The intoxicating smell of lavender hangs over the short walkway from the parking space to the shopfront on Owl’s Rest farm. Patricia Manicom, co-owner of the farm and co-founder of Owl’s Products, explains how the idyllic little farm came to be in her possession and how they’ve turned it into a successful business.
“My husband, Hedley, and I are originally from Johannesburg. My husband has always wanted to [take] early retirement at 55, leave the corporate life and do something else. And we were very fortunate that he could do that by taking an early retrenchment retirement package.”
At the time Manicom was a landscaper with a background in horticulture, so she was able to pack up her business and move to a new location without too much fuss.
“It took us two years to look at all the different places in South Africa, and when we did Route 62, we just fell in love with the valley. That was in January 2016. We then decided to look for what’s available in the area, not knowing what we wanted to do. [At the time], Owl’s Rest farm was for sale. It’s got a beautiful house and we bought the property and grew the business to what it is today.”
Owl’s Rest farm is located on Route 62, tucked away between Robertson and Ashton in the Cape Winelands in the Western Cape. Manicom says the farm is about three hectares, and on it they grow the olives and lavender they use to produce Owl’s Products.
A working farm
Manicom explains that all of the personal care products they manufacture have its base in the essential oils they make on the farm.
“We grow the lavender, rose geranium, and rosemary plants, and make essential oils from [those plants] using a method called hydrodistillation. Our personal care products are based on the lavender essentials oils and rose geranium essential oils, together with the rosemary essential oil. Our main products are soaps, body lotions, and moisturisers.”

+ + + + +

> [TASK OBJECTIVE]
Carry on the Owl's Rest farm article from its final sentence, keeping its journalistic style.

+ + + + +

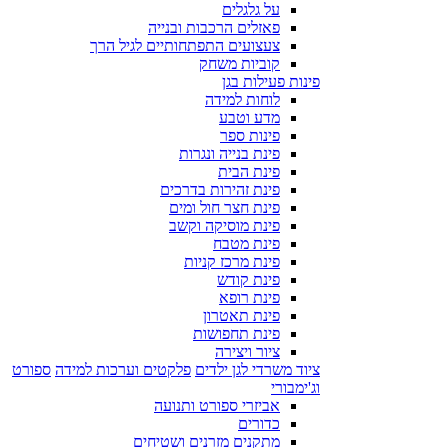
על גלגלים
פאזלים הרכבות ובנייה
צעצועים התפתחותיים לגיל הרך
קוביות משחק
פינות פעילות בגן
לוחות למידה
מדע וטבע
פינות ספר
פינת בנייה ונגרות
פינת הבית
פינת זהירות בדרכים
פינת חצר חול ומים
פינת מוסיקה וקשב
פינת מטבח
פינת מרכז קניות
פינת קודש
פינת רופא
פינת תאטרון
פינת תחפושות
ציור ויצירה
ציוד משרדי לגן ילדים
פלקטים וערכות למידה
ספורט
וג'ימבורי
אביזרי ספורט ותנועה
כדורים
מתקנים מזרנים ושטיחים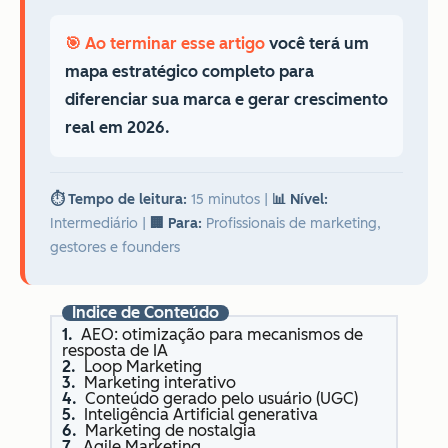
🎯 Ao terminar esse artigo
você terá um
mapa estratégico completo para
diferenciar sua marca e gerar crescimento
real em 2026.
⏱️ Tempo de leitura:
15 minutos
|
📊 Nível:
Intermediário
|
🏢 Para:
Profissionais de marketing,
gestores e founders
Índice de Conteúdo
AEO: otimização para mecanismos de
resposta de IA
Loop Marketing
Marketing interativo
Conteúdo gerado pelo usuário (UGC)
Inteligência Artificial generativa
Marketing de nostalgia
Agile Marketing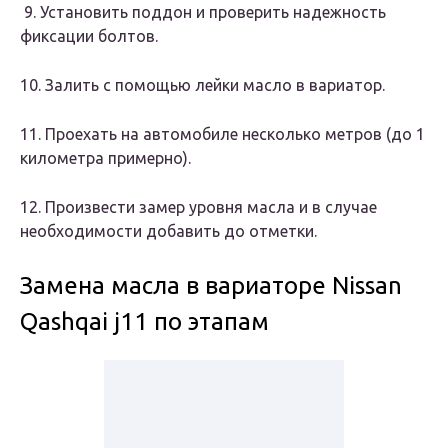
9. Установить поддон и проверить надежность
фиксации болтов.
10. Залить с помощью лейки масло в вариатор.
11. Проехать на автомобиле несколько метров (до 1
километра примерно).
12. Произвести замер уровня масла и в случае
необходимости добавить до отметки.
Замена масла в вариаторе Nissan
Qashqai j11 по этапам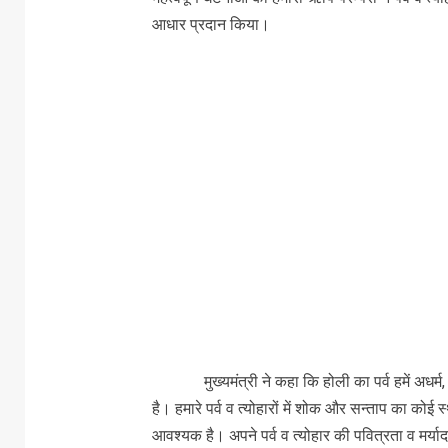
आधार प्रदान किया।
मुख्यमंत्री ने कहा कि होली का पर्व हमें अधर्म, अस
है। हमारे पर्व व त्योहारों में शोक और सन्ताप का कोई स्
आवश्यक है। अपने पर्व व त्योहार की पवित्रता व मर्या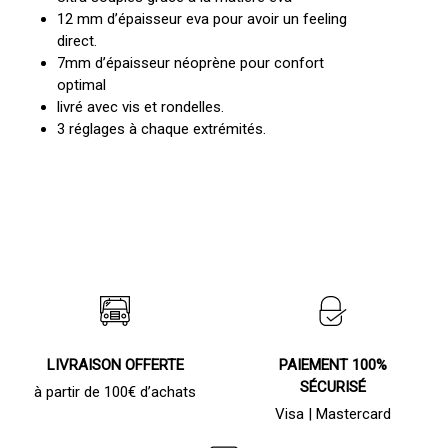
12 mm d’épaisseur eva pour avoir un feeling
direct.
7mm d’épaisseur néoprène pour confort
optimal
livré avec vis et rondelles.
3 réglages à chaque extrémités.
LIVRAISON OFFERTE
PAIEMENT 100%
SÉCURISÉ
à partir de 100€ d’achats
Visa | Mastercard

+ + + + +

> [OUTPUT]
Since Owl’s Rest is also an olive farm, the brand of course includes products like olive oils, olive pates, and a variety of preserves. The he reason the products are so varied, says Manicom, is because they often develop these products as a result of customer requests. “At some point during the Covid-19 pandemic, hand sanitiser ran out in the area.
“A wine farmer approached us to make hand sanitiser, so Hedley took pure alcohol and denatured it, using the floral water for distillation. Farmers came with big canisters to get hand sanitiser as there wasn’t any around.”
Manicom has the following advice for aspiring agriprenuers who may want to process their own products:
1 Don’t stop dreaming
Dreams do come true, and [dreams are] basically goal setting. It is important to set those goals. Whether [or not] it’s in the form of a dream, you get there when you work towards them.
2 Planning is important
Do you have a plan? Finances are [an] important [part of planning]. If you’re good at something, if you are a good marketer or good creative or if you are a good farmer, do what you’re good at. And get somebody else who’s good at finance, let them do the finances for you and pay them.
3 Don’t try and do it all yourself
You’ll burn yourself out if you do.
4 Give a little and say thank you
[This means], be kind to people and share your advice. It comes back to you big time.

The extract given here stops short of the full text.